+++ Dataset entries

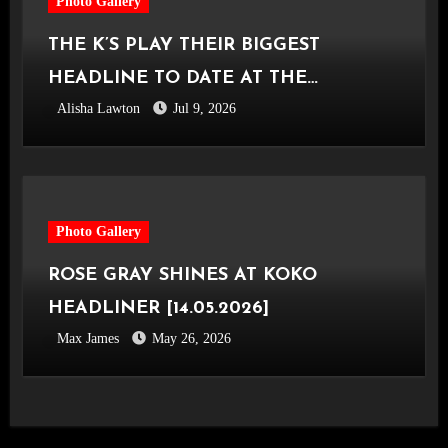
Photo Gallery
THE K’S PLAY THEIR BIGGEST
HEADLINE TO DATE AT THE
Alisha Lawton
Jul 9, 2026
CASTLEFIELD BOWL [Sounds Of The
City Manchester, 03.07.2026]
Photo Gallery
ROSE GRAY SHINES AT KOKO
HEADLINER [14.05.2026]
Max James
May 26, 2026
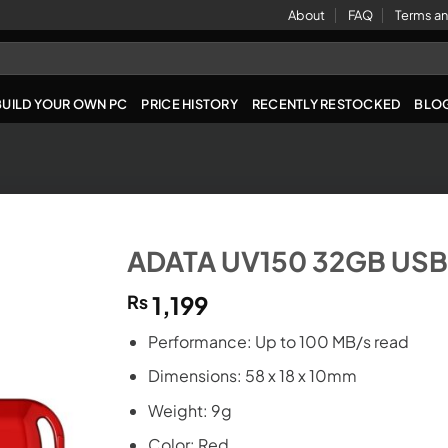
About
FAQ
Terms an
BUILD YOUR OWN PC
PRICE HISTORY
RECENTLY RESTOCKED
BLO
ADATA UV150 32GB USB 
₨
1,199
Performance: Up to 100 MB/s read
Dimensions: 58 x 18 x 10mm
Weight: 9g
Color: Red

++++++

Problem details: Leave the pictures out and output the rest of the data word for word.

Finished exercise:
Photo Gallery
THE K’S PLAY THEIR BIGGEST
HEADLINE TO DATE AT THE
Alisha Lawton
Jul 9, 2026
CASTLEFIELD BOWL [Sounds Of The
City Manchester, 03.07.2026]
Photo Gallery
ROSE GRAY SHINES AT KOKO
HEADLINER [14.05.2026]
Max James
May 26, 2026
About
FAQ
Terms an
BUILD YOUR OWN PC
PRICE HISTORY
RECENTLY RESTOCKED
BLO
ADATA UV150 32GB USB 
₨
1,199
Performance: Up to 100 MB/s read
Dimensions: 58 x 18 x 10mm
Weight: 9g
Color: Red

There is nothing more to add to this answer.